Il arrive que je me plonge dans un roman sans trop savoir où je mets les pieds. Par exemple, j’étais totalement passée à côté du succès du Club des incorrigibles optimistes, ce pavé récompensé du Goncourt des Lycéens 2009. Je n’avais même jamais entendu le nom de Jean-Michel Guenassia.

On ne peut pas dire non plus que je sois une adepte du roman d’aventures. Non, si j’ai repéré Trompe-la-mort, c’est d’abord parce que je cherchais une idée de cadeau pour quelqu’un, et ensuite parce que le titre m’amusait. Cette idée d’un homme survivant à diverses catastrophes me rappelait vaguement le concept des Désastreuses Aventures des orphelins Baudelaire, une des lectures phares de mon adolescence.

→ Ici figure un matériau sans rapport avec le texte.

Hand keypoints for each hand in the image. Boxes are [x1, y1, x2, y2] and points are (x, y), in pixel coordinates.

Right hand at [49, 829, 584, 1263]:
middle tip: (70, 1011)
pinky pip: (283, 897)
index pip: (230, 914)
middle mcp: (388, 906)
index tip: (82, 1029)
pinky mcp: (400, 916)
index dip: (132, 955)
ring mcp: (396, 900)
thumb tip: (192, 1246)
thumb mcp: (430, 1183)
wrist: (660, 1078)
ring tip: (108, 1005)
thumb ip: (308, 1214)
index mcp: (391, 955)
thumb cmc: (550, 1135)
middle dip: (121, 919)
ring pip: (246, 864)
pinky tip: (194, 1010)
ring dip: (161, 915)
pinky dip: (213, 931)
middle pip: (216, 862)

Pourtant le livre n’a rien à voir avec l’œuvre de Lemony Snicket. Et la plus grande différence est sans doute due au fait de prendre ou non au sérieux l’exagération dans l’écriture. En effet, Trompe-la-mort est truffé de prouesses physiques irréalisables (monter un mur lisse de 6 mètres, survivre à un crash d’hélicoptère…), de coïncidences incroyables (retrouver le cerf-volant de sa nourrice près de trente ans plus tard dans une ville immense comme Delhi), et de rebondissements tirés par les cheveux. Mais le narrateur ne prend pas de distance avec les faits qu’il énonce, et ne les traite pas comme dans un conte où l’exagération permet de comprendre que les héros ne sont que des stéréotypes au service d’une morale.

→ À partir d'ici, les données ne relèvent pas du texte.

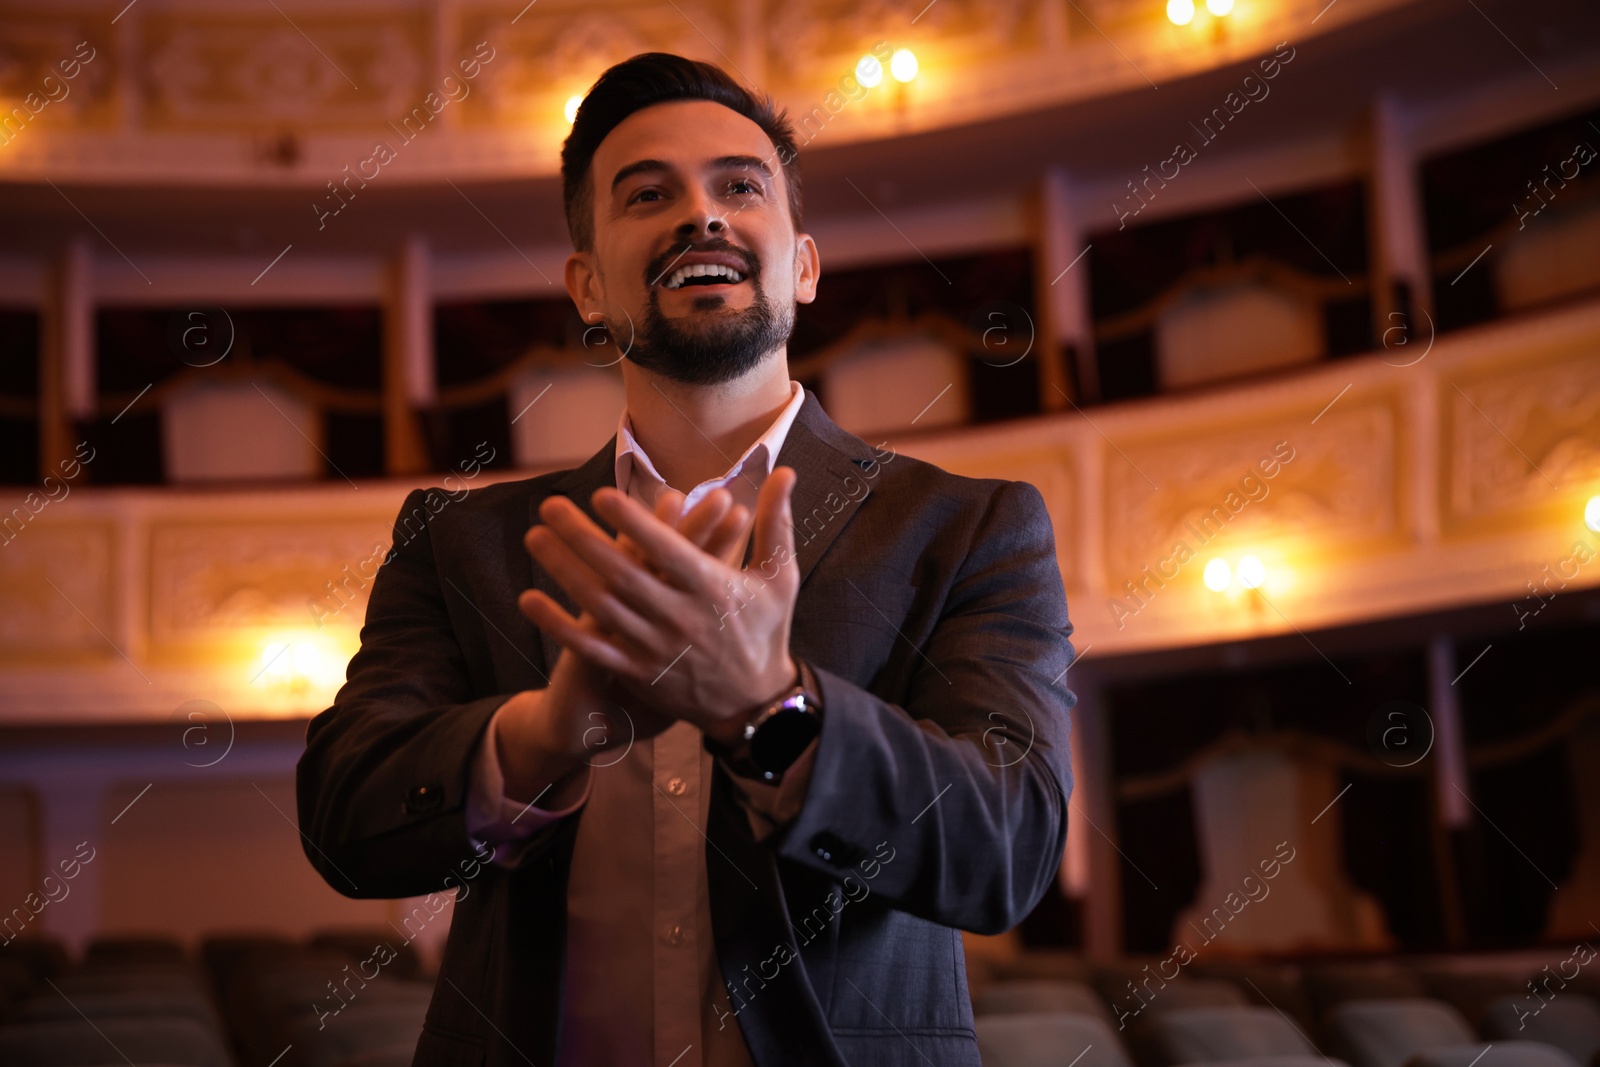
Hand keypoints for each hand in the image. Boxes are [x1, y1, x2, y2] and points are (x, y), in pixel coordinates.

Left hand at [497, 488, 754, 801]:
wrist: (757, 704)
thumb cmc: (768, 631)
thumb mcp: (780, 577)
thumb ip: (776, 523)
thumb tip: (785, 472)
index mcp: (714, 588)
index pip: (668, 549)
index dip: (634, 522)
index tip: (601, 495)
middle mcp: (681, 616)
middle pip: (623, 573)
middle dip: (582, 537)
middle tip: (550, 506)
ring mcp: (657, 647)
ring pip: (601, 606)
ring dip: (564, 571)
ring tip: (535, 538)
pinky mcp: (640, 673)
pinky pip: (593, 649)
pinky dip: (560, 625)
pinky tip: (530, 600)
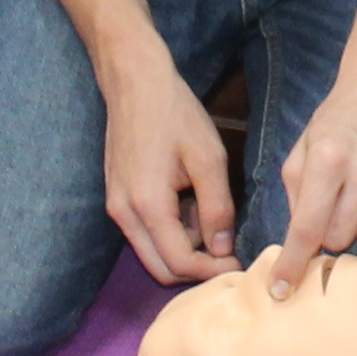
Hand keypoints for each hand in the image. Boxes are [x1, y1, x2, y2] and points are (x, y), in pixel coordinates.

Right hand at [99, 56, 237, 284]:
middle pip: (160, 269)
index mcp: (147, 205)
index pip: (179, 262)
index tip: (240, 265)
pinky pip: (144, 233)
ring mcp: (116, 207)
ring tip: (212, 222)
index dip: (213, 272)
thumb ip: (217, 208)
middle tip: (229, 255)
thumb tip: (223, 249)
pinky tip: (191, 207)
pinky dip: (170, 233)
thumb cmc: (175, 114)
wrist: (135, 83)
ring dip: (184, 251)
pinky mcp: (116, 198)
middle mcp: (124, 214)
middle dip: (197, 270)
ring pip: (152, 253)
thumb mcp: (208, 158)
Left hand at [265, 52, 356, 290]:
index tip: (281, 290)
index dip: (292, 264)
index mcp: (329, 159)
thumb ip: (295, 195)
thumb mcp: (302, 147)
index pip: (307, 228)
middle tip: (335, 200)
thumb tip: (297, 245)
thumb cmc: (339, 121)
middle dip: (331, 228)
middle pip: (339, 240)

Ici, on est plus proche d’un roman d’aventures pour âmes désireuses qu’on leur vende du rêve, et prêtes à signer pour être crédules du début à la fin d’un récit multiple. Car Trompe-la-mort est moins un livre que l’assemblage de trois romans différents qui se succèdent à mesure que le héros prend de l’âge. Le premier est le roman social d’un enfant déchiré entre deux cultures, qui apprend à l’adolescence que les conventions peuvent l’empêcher de vivre ses rêves. Le second est le roman d’aventures d’un super-héros malgré lui qui devient symbole politique et compagnon d’une journaliste en vogue. Le troisième est le récit d’un retour aux origines sous forme d’enquête sur les traces du fils d’un milliardaire.

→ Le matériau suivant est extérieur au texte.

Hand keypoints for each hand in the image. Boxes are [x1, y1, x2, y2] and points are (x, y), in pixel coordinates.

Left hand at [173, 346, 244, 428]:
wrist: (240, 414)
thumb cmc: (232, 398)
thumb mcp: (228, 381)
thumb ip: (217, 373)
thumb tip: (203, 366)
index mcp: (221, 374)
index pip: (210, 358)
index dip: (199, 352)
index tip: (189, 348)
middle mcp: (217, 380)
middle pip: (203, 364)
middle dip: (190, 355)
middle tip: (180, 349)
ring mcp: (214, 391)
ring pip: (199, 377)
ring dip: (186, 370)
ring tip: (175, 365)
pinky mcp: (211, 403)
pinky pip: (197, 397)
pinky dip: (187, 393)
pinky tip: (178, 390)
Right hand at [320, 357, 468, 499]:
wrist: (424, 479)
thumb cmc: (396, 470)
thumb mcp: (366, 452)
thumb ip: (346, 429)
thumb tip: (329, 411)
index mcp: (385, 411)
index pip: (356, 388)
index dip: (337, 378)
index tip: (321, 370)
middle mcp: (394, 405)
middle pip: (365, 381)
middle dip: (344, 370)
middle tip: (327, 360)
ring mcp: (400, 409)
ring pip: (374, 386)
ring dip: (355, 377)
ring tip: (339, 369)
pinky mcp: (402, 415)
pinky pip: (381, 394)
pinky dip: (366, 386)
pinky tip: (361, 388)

Exotisme et péripéties sont au rendez-vous pour prémunir le lecteur contre l’ennui, mais difficile de s’attacher à un héros si protéiforme, sur qui tout semble finalement glisser, les accidents comme les heureux hasards de la vie. Si on aime les histoires alambiquées sur fond de décor indien, telles que Les fabuleuses aventures d’un indien malchanceux qui devint milliardaire, on se prendra sans doute à suivre avec plaisir le destin du fabuleux Tom Larch. Si l’on peine à mettre son esprit critique au placard et qu’on préfère la profondeur psychologique à l’action, la fin du livre risque de laisser le lecteur sur sa faim.